Usually, Sinhala and Hindu New Year (Avurudu) falls on April 13th and 14th, symbolising the ending of the old year, and the beginning of the New Year.
Colloquially referred to as Avurudu in Sinhala or Puthandu in Tamil, the festival marks the New Year for the Sinhalese and Tamil communities on the island. The annual event brings the entire nation together to partake in traditions and games.
The sounds of firecrackers and the rhythms of the rabana (a one-sided traditional drum) fill the streets, waking those who slept through the night to signal the dawn of a new beginning - Aluth Avurudu Udawa. The pealing of the bell accompanied with the beating of drums (hewisi) in the village temple announces the times to perform the different rituals, which involve the following
LIGHTING THE HEARTH
The woman of each household will light the hearth, facing the designated direction (which varies every year). Over its flames they will boil milk in a new earthen pot, allowing it to bubble over in a symbol of prosperity & happiness for the entire family. After this, the traditional new year dish, Kiribath—a rice pudding of sorts—is prepared.
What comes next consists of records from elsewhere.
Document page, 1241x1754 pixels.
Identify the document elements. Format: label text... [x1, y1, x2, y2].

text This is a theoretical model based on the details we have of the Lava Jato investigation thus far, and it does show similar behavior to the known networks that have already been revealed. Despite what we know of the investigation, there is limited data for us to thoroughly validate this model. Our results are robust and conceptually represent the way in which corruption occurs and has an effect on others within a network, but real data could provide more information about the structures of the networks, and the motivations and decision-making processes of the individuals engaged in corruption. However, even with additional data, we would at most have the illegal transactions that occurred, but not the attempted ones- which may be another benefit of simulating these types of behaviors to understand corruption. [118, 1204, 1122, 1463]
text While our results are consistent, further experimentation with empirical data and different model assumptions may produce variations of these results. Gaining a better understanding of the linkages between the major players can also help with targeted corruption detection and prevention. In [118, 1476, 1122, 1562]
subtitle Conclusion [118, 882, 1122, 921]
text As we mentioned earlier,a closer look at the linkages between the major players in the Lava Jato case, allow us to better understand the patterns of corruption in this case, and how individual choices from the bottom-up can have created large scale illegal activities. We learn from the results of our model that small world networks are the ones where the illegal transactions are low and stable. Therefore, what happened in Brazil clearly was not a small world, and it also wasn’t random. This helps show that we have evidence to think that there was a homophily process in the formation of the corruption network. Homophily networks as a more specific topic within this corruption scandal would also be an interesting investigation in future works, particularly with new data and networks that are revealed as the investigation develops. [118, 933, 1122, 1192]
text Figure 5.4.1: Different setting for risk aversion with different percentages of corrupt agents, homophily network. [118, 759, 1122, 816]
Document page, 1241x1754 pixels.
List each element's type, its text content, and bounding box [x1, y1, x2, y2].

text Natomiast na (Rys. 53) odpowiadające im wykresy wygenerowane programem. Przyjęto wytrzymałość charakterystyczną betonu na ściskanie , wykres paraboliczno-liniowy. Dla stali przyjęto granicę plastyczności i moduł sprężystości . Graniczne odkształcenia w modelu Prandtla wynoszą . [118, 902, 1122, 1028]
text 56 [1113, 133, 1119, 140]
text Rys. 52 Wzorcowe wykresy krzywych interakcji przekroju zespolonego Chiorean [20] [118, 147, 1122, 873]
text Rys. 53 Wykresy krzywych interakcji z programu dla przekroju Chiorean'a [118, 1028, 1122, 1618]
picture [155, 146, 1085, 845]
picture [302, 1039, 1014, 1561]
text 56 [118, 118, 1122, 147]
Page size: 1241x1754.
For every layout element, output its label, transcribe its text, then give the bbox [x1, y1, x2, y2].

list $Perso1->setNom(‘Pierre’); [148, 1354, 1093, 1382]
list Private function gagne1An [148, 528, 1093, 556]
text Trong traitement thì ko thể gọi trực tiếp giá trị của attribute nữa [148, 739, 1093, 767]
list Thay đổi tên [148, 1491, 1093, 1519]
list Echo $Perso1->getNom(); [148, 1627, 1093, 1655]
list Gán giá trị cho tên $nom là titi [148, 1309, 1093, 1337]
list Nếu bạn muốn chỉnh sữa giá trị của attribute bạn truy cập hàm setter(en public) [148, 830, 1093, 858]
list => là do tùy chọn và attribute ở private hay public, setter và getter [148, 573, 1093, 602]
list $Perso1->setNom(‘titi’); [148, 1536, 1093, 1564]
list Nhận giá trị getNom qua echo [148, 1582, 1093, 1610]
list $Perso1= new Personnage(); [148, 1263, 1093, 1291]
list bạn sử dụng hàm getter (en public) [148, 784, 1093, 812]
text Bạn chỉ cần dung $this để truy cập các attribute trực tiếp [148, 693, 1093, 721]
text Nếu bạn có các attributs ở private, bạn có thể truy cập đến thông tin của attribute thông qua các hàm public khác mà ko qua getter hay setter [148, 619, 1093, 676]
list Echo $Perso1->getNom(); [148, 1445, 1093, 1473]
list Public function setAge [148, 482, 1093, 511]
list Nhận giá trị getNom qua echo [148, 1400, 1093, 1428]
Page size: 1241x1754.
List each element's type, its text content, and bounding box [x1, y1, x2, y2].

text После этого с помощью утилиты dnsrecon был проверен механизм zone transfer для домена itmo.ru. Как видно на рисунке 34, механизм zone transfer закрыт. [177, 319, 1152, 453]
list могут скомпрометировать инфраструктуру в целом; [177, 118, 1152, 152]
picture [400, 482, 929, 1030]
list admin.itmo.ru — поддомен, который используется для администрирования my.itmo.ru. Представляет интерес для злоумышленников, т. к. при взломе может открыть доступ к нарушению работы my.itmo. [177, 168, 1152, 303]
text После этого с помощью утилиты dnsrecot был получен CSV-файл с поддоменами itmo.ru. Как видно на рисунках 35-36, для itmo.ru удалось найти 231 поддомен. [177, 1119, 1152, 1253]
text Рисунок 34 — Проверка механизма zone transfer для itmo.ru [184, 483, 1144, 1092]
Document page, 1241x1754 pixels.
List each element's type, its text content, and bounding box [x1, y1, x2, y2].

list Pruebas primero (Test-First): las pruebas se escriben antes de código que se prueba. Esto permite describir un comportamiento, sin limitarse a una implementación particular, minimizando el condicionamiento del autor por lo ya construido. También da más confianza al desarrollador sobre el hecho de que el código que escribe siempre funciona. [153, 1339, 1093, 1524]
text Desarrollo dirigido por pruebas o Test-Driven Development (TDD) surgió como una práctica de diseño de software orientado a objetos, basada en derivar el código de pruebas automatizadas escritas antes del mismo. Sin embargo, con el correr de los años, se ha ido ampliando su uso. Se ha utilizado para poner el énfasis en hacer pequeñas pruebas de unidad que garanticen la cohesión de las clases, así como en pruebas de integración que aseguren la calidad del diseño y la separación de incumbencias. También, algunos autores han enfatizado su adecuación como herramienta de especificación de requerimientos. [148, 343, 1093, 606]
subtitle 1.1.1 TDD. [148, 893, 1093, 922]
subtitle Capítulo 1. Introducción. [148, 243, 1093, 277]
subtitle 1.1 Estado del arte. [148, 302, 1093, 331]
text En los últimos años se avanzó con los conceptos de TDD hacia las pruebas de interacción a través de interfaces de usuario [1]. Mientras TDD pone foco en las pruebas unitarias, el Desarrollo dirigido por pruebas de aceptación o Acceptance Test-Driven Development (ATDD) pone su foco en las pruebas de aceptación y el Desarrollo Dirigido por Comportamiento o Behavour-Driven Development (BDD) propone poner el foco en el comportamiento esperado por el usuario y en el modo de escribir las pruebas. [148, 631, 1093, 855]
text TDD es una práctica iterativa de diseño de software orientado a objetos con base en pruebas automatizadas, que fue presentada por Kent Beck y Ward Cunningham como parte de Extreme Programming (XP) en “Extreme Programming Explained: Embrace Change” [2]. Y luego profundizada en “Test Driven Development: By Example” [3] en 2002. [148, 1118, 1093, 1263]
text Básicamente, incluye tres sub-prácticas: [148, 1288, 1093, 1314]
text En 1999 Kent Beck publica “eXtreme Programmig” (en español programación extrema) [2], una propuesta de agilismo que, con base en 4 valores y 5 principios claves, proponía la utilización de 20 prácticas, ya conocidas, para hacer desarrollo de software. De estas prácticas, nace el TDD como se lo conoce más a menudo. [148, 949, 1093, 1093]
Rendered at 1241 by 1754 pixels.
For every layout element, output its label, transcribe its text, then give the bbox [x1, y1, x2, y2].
In Hindu households, sweet rice is made with red raw rice, jaggery, ghee, plums and cashew nuts.
BLESSING THE ELDERS
After the meal, children will show respect to their elders by offering them lush sheaves of betel as a blessing. In some areas, the elders return this blessing with money, marking the first financial transaction of the New Year. These rituals bring together generations of Sri Lankans for a cherished time of goodwill and friendship.
LOVING THE NEIGHBOURS
Acts of friendship doesn’t just stay within the family, however. Plates of homemade sweetmeats are exchanged between neighbours, with tradition stating that the plates should not be returned empty. Forgetting any resentments of the previous year and ushering in a new start is the underlying message here.
Visiting the local temple to receive the anointing is a vital part of the Sri Lankan New Year. It is thought that anointing one from head to toe purifies both mind and body in a similar manner to the New Year’s eve bath. In this ritual, the temple chief stands upon leaves, roots and flowers, and anoints the oil while chanting shloka or gatha.
The ‘Avurudu table’ is a colourful, decorative affair consisting of traditional Sri Lankan treats like kavum, mun kavum, kokis, asmee, peni walalu, athirasa, etc. All of this is usually accompanied by a few cups of the nation’s finest beverage; Zesta Ceylon tea, a common addition to the Avurudu table.
The Tikiri toys team is also a family, so every year after the holidays. To mark the start of opening the factory again for a new year of business, we perform the same rituals and we get to enjoy all that lovely food again.
This year is going to be a little different for us all, but we can guarantee that once we are all back together and the factory is open we are going to have an even bigger celebration.